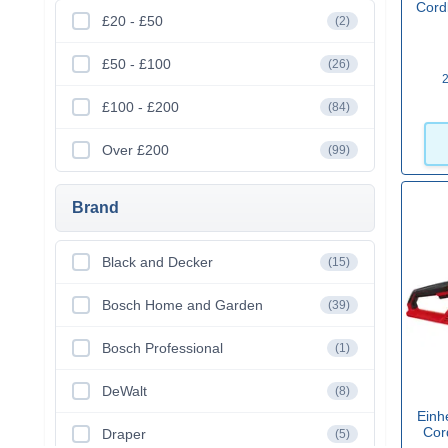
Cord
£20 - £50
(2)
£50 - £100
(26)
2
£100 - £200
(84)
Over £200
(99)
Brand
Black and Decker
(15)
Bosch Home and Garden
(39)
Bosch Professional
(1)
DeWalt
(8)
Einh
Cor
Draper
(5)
◆ ◆ ◆ ◆
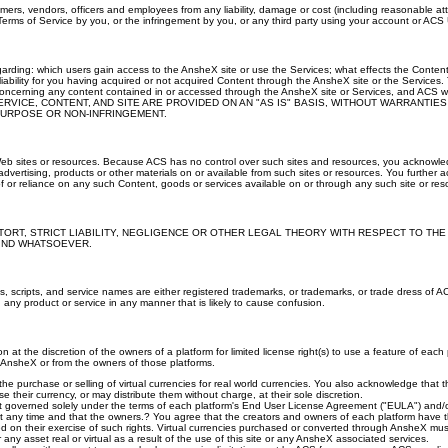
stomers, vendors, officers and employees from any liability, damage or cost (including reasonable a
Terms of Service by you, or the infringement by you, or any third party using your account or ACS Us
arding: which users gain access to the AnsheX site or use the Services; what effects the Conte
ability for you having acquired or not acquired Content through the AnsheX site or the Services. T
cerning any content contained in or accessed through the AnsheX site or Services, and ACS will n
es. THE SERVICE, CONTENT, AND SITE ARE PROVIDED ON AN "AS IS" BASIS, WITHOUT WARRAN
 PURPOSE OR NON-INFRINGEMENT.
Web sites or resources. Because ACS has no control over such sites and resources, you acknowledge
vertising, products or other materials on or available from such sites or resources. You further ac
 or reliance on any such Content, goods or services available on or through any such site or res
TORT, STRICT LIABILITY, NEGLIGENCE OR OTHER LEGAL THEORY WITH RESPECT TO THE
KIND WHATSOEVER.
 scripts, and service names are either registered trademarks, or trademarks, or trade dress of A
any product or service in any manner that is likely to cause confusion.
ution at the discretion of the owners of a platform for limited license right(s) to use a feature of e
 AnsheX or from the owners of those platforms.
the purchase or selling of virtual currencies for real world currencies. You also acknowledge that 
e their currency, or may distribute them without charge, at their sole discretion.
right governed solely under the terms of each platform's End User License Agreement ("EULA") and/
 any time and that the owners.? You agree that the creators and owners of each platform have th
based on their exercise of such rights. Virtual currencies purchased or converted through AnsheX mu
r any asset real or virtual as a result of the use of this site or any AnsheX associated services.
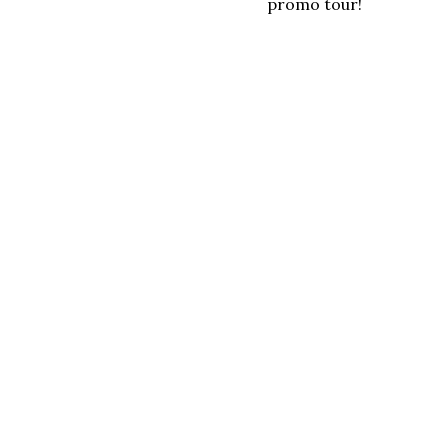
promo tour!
◆ ◆ ◆ ◆
Output, as a JSON list of strings, the lines of the data from the line containing "stomers, vendors, officers" up to and including the line containing "any time and", one string per line and with blank lines omitted.

[
  "stomers, vendors, officers and employees from any liability, damage or cost (including reasonable a",
  "Terms of Service by you, or the infringement by you, or any third party using your account or ACS Us",
  "arding: which users gain access to the AnsheX site or use the Services; what effects the Conte",
  "ability for you having acquired or not acquired Content through the AnsheX site or the Services. T",
  "cerning any content contained in or accessed through the AnsheX site or Services, and ACS will n",
  "es. THE SERVICE, CONTENT, AND SITE ARE PROVIDED ON AN \"AS IS\" BASIS, WITHOUT WARRAN",
  " PURPOSE OR NON-INFRINGEMENT.",
  "Web sites or resources. Because ACS has no control over such sites and resources, you acknowledge",
  "vertising, products or other materials on or available from such sites or resources. You further ac",
  " or reliance on any such Content, goods or services available on or through any such site or res",
  "TORT, STRICT LIABILITY, NEGLIGENCE OR OTHER LEGAL THEORY WITH RESPECT TO THE",
  "KIND WHATSOEVER.",
  " scripts, and service names are either registered trademarks, or trademarks, or trade dress of A",
  "any product or service in any manner that is likely to cause confusion.",
  "ution at the discretion of the owners of a platform for limited license right(s) to use a feature of e",
  " AnsheX or from the owners of those platforms.",
  "the purchase or selling of virtual currencies for real world currencies. You also acknowledge that ",
  "e their currency, or may distribute them without charge, at their sole discretion.",
  "right governed solely under the terms of each platform's End User License Agreement (\"EULA\") and/",
  " any time and that the owners.? You agree that the creators and owners of each platform have th"
]